Some Notable Biblical Women-Lois & Eunice

Biblical Women

Did you know that some estimates say from the dawn of the human race until now there have been roughly 108 billion people? That is a pretty staggering number. But what I find even more staggering is just how few of those people are ultimately remember by history.

So many people who were no doubt pleasant, charming and generally lovely to be around have simply disappeared into the sands of time. Their names lost to us, maybe forever. Those very few names that have remained with us, those people that we feel compelled to still tell stories about are so often giants in the things they have accomplished.

After sharing stories about people who seem larger than life: people like Esther, Naomi, and Miriam I worry that I leave the impression that God only makes use of amazing people. That somehow we are of less value because we won’t likely be called upon to do such amazing things. That is why I am grateful for today’s notable biblical women;

‘I remember your genuine faith, for you share the faith that first filled your grandmother Lois and your mother, Eunice. And I know that same faith continues strong in you.’ – Paul (2 Timothy 1:5)

What do we know about Lois and Eunice? Not much. Eunice married an unnamed Greek man and they had a son named Timothy. Lois is Eunice’s mother. She may have also married a Greek man because Eunice is a Greek name. But than again so is ‘Christopher’ and my father is not Greek.

The only other things that we know for sure about Lois and Eunice is that they took their faith seriously, and they wanted to pass on that faith to Timothy. We also know that they did so marvelously. When Paul met Timothy he already had a strong faith, and gifts for leadership he just needed a little coaching to figure out how to use them.

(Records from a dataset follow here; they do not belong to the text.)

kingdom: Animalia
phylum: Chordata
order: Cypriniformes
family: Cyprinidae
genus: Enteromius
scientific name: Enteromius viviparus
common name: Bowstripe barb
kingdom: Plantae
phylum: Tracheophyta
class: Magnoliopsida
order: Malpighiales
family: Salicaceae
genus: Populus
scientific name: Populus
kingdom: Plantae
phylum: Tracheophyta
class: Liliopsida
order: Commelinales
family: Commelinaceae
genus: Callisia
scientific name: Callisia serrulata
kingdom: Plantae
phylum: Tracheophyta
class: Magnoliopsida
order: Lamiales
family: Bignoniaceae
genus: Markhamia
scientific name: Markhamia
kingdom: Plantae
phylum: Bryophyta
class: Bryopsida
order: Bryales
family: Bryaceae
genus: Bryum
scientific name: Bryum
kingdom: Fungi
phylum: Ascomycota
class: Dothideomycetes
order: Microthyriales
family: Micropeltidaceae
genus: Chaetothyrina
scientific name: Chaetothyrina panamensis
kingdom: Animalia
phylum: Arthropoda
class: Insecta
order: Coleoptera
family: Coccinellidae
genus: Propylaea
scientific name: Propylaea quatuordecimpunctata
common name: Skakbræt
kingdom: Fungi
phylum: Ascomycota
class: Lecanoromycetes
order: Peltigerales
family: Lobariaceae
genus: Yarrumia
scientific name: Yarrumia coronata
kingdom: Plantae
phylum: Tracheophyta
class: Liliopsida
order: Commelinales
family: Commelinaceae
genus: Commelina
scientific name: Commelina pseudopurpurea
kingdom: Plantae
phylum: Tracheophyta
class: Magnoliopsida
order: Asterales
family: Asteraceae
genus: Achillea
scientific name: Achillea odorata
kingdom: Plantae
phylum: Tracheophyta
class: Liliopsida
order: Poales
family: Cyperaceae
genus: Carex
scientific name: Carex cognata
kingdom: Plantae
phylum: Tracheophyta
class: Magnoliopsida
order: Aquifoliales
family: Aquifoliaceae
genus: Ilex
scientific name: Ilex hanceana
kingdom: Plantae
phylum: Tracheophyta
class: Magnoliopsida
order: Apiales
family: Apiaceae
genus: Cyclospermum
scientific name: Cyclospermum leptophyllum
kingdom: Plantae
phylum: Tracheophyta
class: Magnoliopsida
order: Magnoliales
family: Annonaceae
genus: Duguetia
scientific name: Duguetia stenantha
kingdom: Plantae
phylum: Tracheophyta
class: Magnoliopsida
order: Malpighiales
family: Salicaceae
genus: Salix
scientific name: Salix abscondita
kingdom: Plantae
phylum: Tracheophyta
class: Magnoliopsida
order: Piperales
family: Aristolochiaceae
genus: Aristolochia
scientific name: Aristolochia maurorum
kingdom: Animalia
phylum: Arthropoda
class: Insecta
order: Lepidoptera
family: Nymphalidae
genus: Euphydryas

Lois and Eunice didn’t entertain kings, or cross the Red Sea. They simply lived their lives with their faith on display for their family to see. The bible contains this teaching;

These commandments that I give you today are to be on your hearts. Impress them on your children. Talk about them when you sit at home and when you walk along the road, when you lie down and when you get up

Sometimes I worry that we have made the process of passing on faith to complicated. We have professionalized it to the point that to many of us think that the pew is better suited than the kitchen table to reach the next generation. Even if the next generation is sleeping in the room beside ours.

Lois and Eunice remind us that God doesn’t require giant acts of faith to change the world. He simply needs faithful people living faithfully in plain sight. He needs us to influence the people closest to us in simple loving ways.